Il en résulte que, faute pour la société bailleresse de fournir le moindre élément de nature à justifier du caractère réel et sérieux de la décision de reprise, le congé délivré le 24 août 2022 sera annulé en application des dispositions de l’article 15-I de la loi n° 89-462 du 6 juillet 1989, sans même qu’il y ait lieu de se prononcer sur la preuve de son caractère frauduleux.

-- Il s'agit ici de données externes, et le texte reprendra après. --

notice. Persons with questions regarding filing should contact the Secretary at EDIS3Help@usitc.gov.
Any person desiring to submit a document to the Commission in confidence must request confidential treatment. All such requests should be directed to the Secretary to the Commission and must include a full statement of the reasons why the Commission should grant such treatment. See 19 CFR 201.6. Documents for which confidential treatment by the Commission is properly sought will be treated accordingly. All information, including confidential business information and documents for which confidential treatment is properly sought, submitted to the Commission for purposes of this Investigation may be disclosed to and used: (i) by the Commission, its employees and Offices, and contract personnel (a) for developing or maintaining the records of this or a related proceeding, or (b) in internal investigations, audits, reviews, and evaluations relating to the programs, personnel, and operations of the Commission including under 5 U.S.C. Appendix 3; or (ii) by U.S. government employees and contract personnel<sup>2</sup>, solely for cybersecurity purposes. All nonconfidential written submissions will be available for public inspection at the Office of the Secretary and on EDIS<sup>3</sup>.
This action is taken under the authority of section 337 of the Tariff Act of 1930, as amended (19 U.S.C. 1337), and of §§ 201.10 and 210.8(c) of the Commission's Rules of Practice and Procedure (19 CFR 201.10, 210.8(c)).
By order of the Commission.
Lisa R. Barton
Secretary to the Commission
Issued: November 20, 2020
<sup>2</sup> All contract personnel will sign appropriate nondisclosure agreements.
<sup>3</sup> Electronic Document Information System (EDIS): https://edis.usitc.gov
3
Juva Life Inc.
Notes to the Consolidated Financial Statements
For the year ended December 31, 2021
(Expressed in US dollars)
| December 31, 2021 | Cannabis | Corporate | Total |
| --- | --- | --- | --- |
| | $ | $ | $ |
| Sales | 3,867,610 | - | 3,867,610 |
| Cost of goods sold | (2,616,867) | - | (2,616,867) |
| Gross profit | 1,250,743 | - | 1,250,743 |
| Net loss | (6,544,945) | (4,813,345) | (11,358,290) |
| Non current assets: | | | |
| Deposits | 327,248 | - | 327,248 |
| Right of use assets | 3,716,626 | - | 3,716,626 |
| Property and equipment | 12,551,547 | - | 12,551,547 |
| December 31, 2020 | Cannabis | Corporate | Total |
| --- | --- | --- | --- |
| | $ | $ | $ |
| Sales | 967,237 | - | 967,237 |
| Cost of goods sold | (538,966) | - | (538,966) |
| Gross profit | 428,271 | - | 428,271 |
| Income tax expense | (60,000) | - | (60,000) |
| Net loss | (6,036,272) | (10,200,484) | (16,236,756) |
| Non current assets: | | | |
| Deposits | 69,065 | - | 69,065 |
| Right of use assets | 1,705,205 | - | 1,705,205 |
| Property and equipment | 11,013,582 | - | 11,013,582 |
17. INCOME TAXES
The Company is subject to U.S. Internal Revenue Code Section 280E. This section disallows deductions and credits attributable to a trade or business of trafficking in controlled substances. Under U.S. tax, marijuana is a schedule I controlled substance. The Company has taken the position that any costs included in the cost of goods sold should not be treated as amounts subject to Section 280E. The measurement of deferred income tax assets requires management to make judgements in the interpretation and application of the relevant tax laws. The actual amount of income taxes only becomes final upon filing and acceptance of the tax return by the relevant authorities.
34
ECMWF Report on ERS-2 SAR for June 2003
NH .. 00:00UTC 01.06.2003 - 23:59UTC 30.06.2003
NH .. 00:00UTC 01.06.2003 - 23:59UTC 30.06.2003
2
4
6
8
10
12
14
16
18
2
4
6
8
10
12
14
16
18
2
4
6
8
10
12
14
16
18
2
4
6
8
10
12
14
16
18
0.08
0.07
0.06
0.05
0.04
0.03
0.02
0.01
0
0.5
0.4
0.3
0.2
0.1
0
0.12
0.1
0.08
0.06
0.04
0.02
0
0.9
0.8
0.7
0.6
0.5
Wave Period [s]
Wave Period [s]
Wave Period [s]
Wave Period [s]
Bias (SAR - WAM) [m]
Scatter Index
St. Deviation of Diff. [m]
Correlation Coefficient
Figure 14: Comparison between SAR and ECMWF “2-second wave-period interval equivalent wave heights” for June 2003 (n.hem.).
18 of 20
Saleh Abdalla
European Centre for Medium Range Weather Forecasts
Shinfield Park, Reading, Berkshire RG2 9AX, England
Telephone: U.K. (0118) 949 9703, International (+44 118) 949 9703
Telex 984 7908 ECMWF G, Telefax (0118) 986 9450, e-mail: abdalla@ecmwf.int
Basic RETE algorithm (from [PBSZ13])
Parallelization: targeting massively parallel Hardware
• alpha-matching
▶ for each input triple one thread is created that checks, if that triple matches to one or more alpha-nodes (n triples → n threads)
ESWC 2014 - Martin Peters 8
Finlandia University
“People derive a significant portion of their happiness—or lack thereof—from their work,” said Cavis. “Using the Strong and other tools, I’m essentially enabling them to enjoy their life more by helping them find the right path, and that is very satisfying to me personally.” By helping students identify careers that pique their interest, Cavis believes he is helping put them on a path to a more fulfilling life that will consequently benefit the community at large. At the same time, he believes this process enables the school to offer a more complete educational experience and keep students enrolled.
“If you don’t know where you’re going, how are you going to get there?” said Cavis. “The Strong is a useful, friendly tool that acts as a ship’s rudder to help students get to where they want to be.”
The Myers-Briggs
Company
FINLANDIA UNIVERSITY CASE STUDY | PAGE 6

La SCI de l’Héritier sera donc déboutée de ses demandes d’expulsion et en paiement d’une indemnité d’occupation.
Le jugement sera infirmé en conséquence.
Sur les frais du procès :
Le sens du présent arrêt conduit à condamner la SCI de l’Héritier aux dépens de première instance et d’appel, à rejeter sa demande fondée sur l’article 700 du code de procédure civile formulée en première instance et à la condamner à payer à Mme [G] la somme de 1500 euros d’indemnité de procédure en application des dispositions de l’article 700 2° du code de procédure civile au titre des frais irrépétibles exposés en cause d’appel.
PAR CES MOTIFS,
La cour,
Infirme le jugement entrepris en toutes ses dispositions critiquées ;
Statuant à nouveau,
Annule le congé pour reprise délivré par la SCI de l’Héritier à Mme [G] le 24 août 2022 ;
Rejette les demandes de la SCI de l’Héritier en expulsion, en paiement d’une indemnité d’occupation et en paiement d’une indemnité de procédure au titre de l’article 700 du code de procédure civile ;
Condamne la SCI de l’Héritier aux dépens de première instance ;
Y ajoutant,
Condamne la SCI de l’Héritier aux dépens d’appel et à payer à Mme [G] la somme de 1500 euros en application des dispositions de l’article 700 2° du code de procédure civile au titre des frais irrépétibles exposés en cause d’appel.